▶ **ABOUT THIS EXERCISE**
Go through the material below and return each line with the string "SilkS" in it.

▶ **RECORDS FOR THE EXERCISE**
--------------------

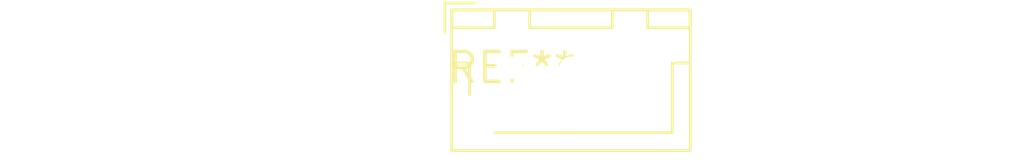
<source format=kicad_pcb>
(kicad_pcb (version 20240108) (generator pcbnew)

  (general
    (thickness 1.6)
  )

  (paper "A4")
  (layers
    (0 "F.Cu" signal)
    (31 "B.Cu" signal)
    (32 "B.Adhes" user "B.Adhesive")
    (33 "F.Adhes" user "F.Adhesive")
    (34 "B.Paste" user)
    (35 "F.Paste" user)
    (36 "B.SilkS" user "B.Silkscreen")
    (37 "F.SilkS" user "F.Silkscreen")
    (38 "B.Mask" user)
    (39 "F.Mask" user)
    (40 "Dwgs.User" user "User.Drawings")
    (41 "Cmts.User" user "User.Comments")
    (42 "Eco1.User" user "User.Eco1")
    (43 "Eco2.User" user "User.Eco2")
    (44 "Edge.Cuts" user)
    (45 "Margin" user)
    (46 "B.CrtYd" user "B.Courtyard")
    (47 "F.CrtYd" user "F.Courtyard")
    (48 "B.Fab" user)
    (49 "F.Fab" user)
    (50 "User.1" user)
    (51 "User.2" user)
    (52 "User.3" user)
    (53 "User.4" user)
    (54 "User.5" user)
    (55 "User.6" user)
    (56 "User.7" user)
    (57 "User.8" user)
    (58 "User.9" user)
  )

  (setup
    (pad_to_mask_clearance 0)
    (pcbplotparams
      (layerselection 0x00010fc_ffffffff)
      (plot_on_all_layers_selection 0x0000000_00000000)
      (disableapertmacros false)
      (usegerberextensions false)
      (usegerberattributes false)
      (usegerberadvancedattributes false)
      (creategerberjobfile false)
      (dashed_line_dash_ratio 12.000000)
      (dashed_line_gap_ratio 3.000000)
      (svgprecision 4)
      (plotframeref false)
      (viasonmask false)
      (mode 1)
      (useauxorigin false)
      (hpglpennumber 1)
      (hpglpenspeed 20)
      (hpglpendiameter 15.000000)
      (dxfpolygonmode false)
      (dxfimperialunits false)
      (dxfusepcbnewfont false)
      (psnegative false)
      (psa4output false)
      (plotreference false)
      (plotvalue false)
      (plotinvisibletext false)
      (sketchpadsonfab false)
      (subtractmaskfromsilk false)
      (outputformat 1)
      (mirror false)
      (drillshape 1)
      (scaleselection 1)
      (outputdirectory "")
    )
  )

  (net 0 "")

  (footprint "JST_XH_B3B-XH-AM_1x03_P2.50mm_Vertical" (layer "F.Cu") (at 0 0))

)

</source>
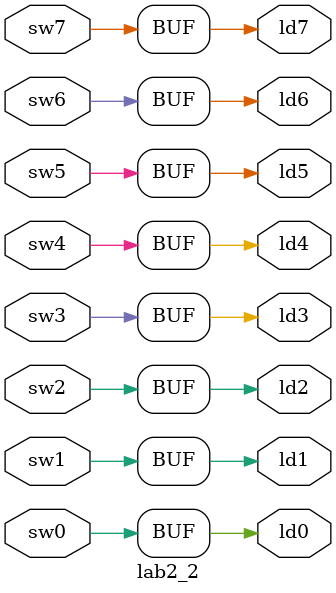
<source format=v>
`timescale 1ns / 1ps
module lab2_2(
	input sw0, sw1, sw2, sw3, sw4, sw5, sw6, sw7,
	output ld0, ld1, ld2, ld3, ld4, ld5, ld6, ld7
    );
assign ld0 = sw0;
assign ld1 = sw1;
assign ld2 = sw2;
assign ld3 = sw3;
assign ld4 = sw4;
assign ld5 = sw5;
assign ld6 = sw6;
assign ld7 = sw7;


endmodule

</source>
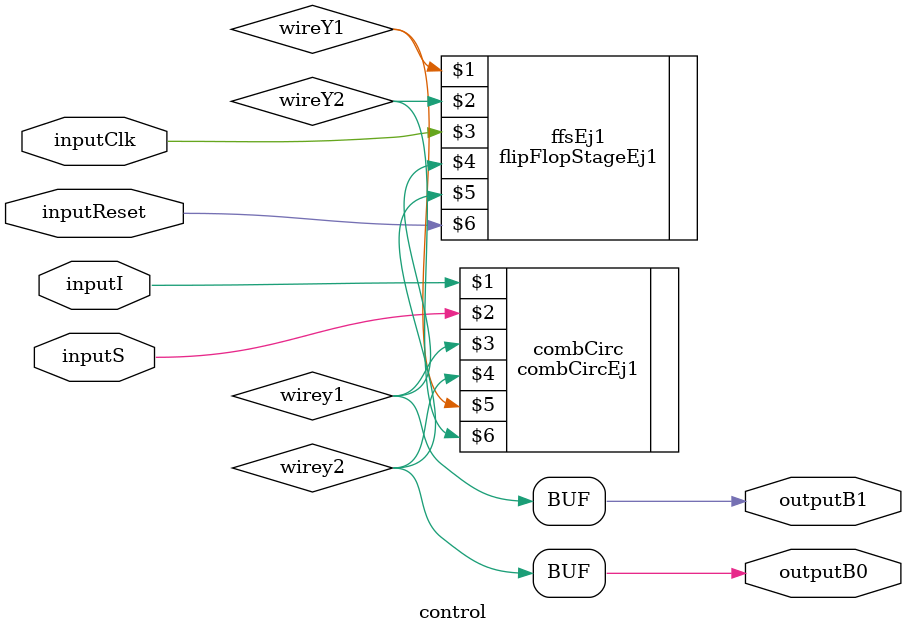
<source format=v>

module control(
    inputI,
    inputS,
    inputClk,
    inputReset,
    outputB0,
    outputB1
);

    input inputI;
    input inputS;
    input inputClk;
    input inputReset;
    output outputB0;
    output outputB1;
    wire wirey1;
    wire wirey2;
    wire wireY1;
    wire wireY2;


    combCircEj1 combCirc(inputI,inputS,wirey1,wirey2,wireY1,wireY2);

    flipFlopStageEj1 ffsEj1(wireY1,wireY2,inputClk,wirey1,wirey2,inputReset);

    assign outputB0 = wirey2;
    assign outputB1 = wirey1;

endmodule

</source>
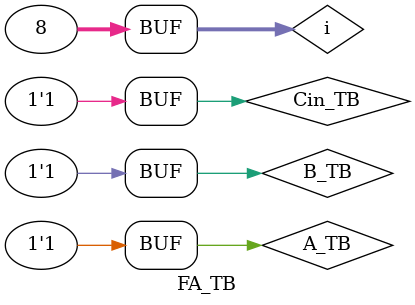
<source format=sv>

module FA_TB;
    reg A_TB, B_TB,Cin_TB;
    wire S_TB,Cout_TB;
    integer i;
//
FA U0 (.A(A_TB), .B(B_TB), .Cin(Cin_TB), .S(S_TB), .Cout(Cout_TB));
initial begin
    A_TB <= 0;
    B_TB <= 0;
    Cin_TB <= 0;
    $monitor("A=%0b B=%0b Cin=%0b S=%0b Cout=%0b", A_TB,B_TB,Cin_TB, S_TB,Cout_TB);
    for (i=0; i < 8; i=i+1) begin
        {A_TB,B_TB,Cin_TB} = i;
        #10;
    end
end
 initial begin
    $dumpvars;
    $dumpfile("dump.vcd");
  end
endmodule
</source>
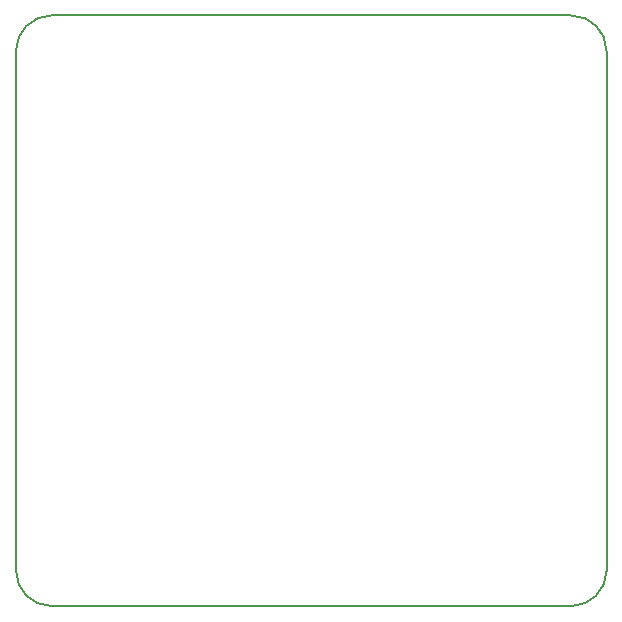
<source format=gbp>
%TF.GenerationSoftware,KiCad,Pcbnew,(6.0.9)*%
%TF.CreationDate,2022-12-06T19:37:18-05:00*%
%TF.ProjectId,cdh-devkit,6364682d-6465-4766-9b69-742e6b696361,rev?*%
%TF.SameCoordinates,Original*%
%TF.FileFunction,Paste,Bot*%
%TF.FilePolarity,Positive*%
%FSLAX46Y46*%
G04 Gerber Fmt 4.6, Leading zero omitted, Abs format (unit mm)*
G04 Created by KiCad (PCBNEW (6.0.9)) date 2022-12-06 19:37:18*
%MOMM*%
%LPD*%
G01*
G04 APERTURE LIST*
%TA.AperFunction,Profile*%
%ADD10C,0.200000*%
%TD*%
G04 APERTURE END LIST*
D10*
X67000000Y-70000000D02*
G75*
G03*
X70000000Y-67000000I0J3000000D01*
G01*
X20000000Y-67000000D02*
X20000000Y-23000000D01*
X70000000Y-23000000D02*
X70000000Y-67000000D01*
X23000000Y-20000000D02*
G75*
G03*
X20000000Y-23000000I0J-3000000D01*
G01*
X20000000Y-67000000D02*
G75*
G03*
X23000000Y-70000000I3000000J0D01*
G01*
X23000000Y-20000000D02*
X67000000Y-20000000D01*
X70000000Y-23000000D02*
G75*
G03*
X67000000Y-20000000I-3000000J0D01*
G01*
X67000000Y-70000000D02*
X23000000Y-70000000D01*
M02*

</source>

--------------------

▶ **RESULT OF THIS EXERCISE**
    (36 "B.SilkS" user "B.Silkscreen")
    (37 "F.SilkS" user "F.Silkscreen")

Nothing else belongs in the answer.